TORO does not use those BLOODY SHEAR PINS. only grade 5 bolts. I use stainless steel. so they don't rot in there.


----------



## UNDERTAKER (Dec 30, 2013)

OLD DOC DETROIT is the man that knows all their little quirks. so when he graces us with his every knowing appearance here. you will have the answers you seek.
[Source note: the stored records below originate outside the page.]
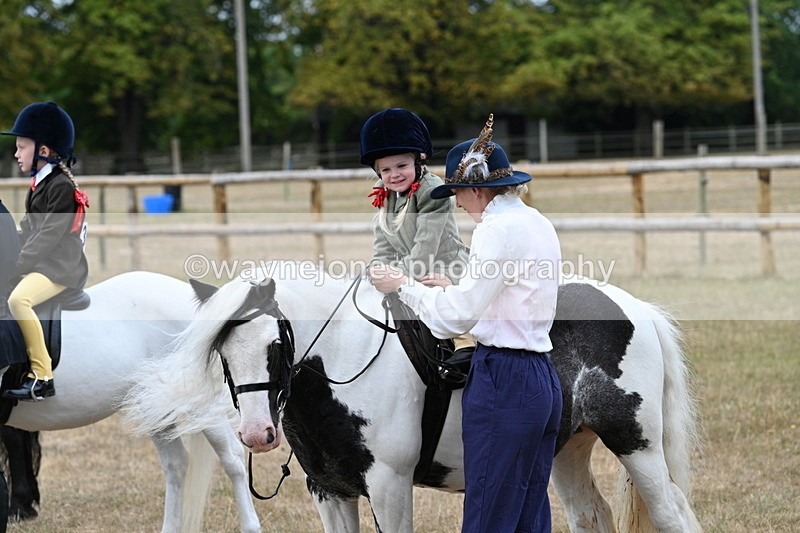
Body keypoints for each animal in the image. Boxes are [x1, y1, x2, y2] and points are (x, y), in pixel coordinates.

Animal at [123, 263, 702, 533]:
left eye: (275, 344)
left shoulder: (389, 486)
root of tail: (634, 306)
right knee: (591, 516)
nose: (255, 434)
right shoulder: (328, 490)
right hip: (566, 451)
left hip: (635, 443)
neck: (342, 370)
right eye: (222, 351)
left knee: (671, 513)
ALOHA from the frozen TUNDRA.


----------



## detdrbuzzard (Jan 20, 2012)

lucky for us that the 521 is just a smaller version of the larger two stage toro's and just as tough. drop the trans pan and lube up everything in there that should be lubed. if you need an owners manual its free on toro's website and there is a service manual here on the forum. a friend of mine has my 521R, I talked to him last nite after the 14" of snow ( plus drifts ) we got sunday. he said the 521 had no problems moving the snow. my 521E is having the impeller kit installed


----------



## time2time (Jan 8, 2015)

This one is not that old as 521's go, it looks like an '89. With a minimum of basic care, a Toro like that can last virtually forever. You will find lots of information and some very knowledgeable and helpful people here. Welcome.


----------



## detdrbuzzard (Jan 20, 2012)

time2time said:


> This one is not that old as 521's go, it looks like an '89. With a minimum of basic care, a Toro like that can last virtually forever. You will find lots of information and some very knowledgeable and helpful people here. Welcome.


 i just looked it up and you are correct it is a 1989


----------



## micah68kj (Oct 8, 2011)

Welcom from the Keystone state. 
I'm the very happy owner of a Toro 521 too. They are great machines and as was pointed outin an earlier post. They'll last forever.


----------



## classiccat (Mar 1, 2014)

Welcome to club *Toro* Bill!!!

great machine you have there!


----------



## ToroGuy (Jan 12, 2014)

Welcome to the club, I also have a '89 521 and its an absolute beauty. Used it yesterday in about a foot of powder no problems.


----------



## joee5 (Nov 30, 2014)

Welcome from the Garden State


----------



## Ray 1962 10ML60 (Oct 14, 2011)

Welcome to the forum. Beautiful machine you picked up there, I would love to pick one of those smaller Toro's for my son to use and follow me with. Great grab!


----------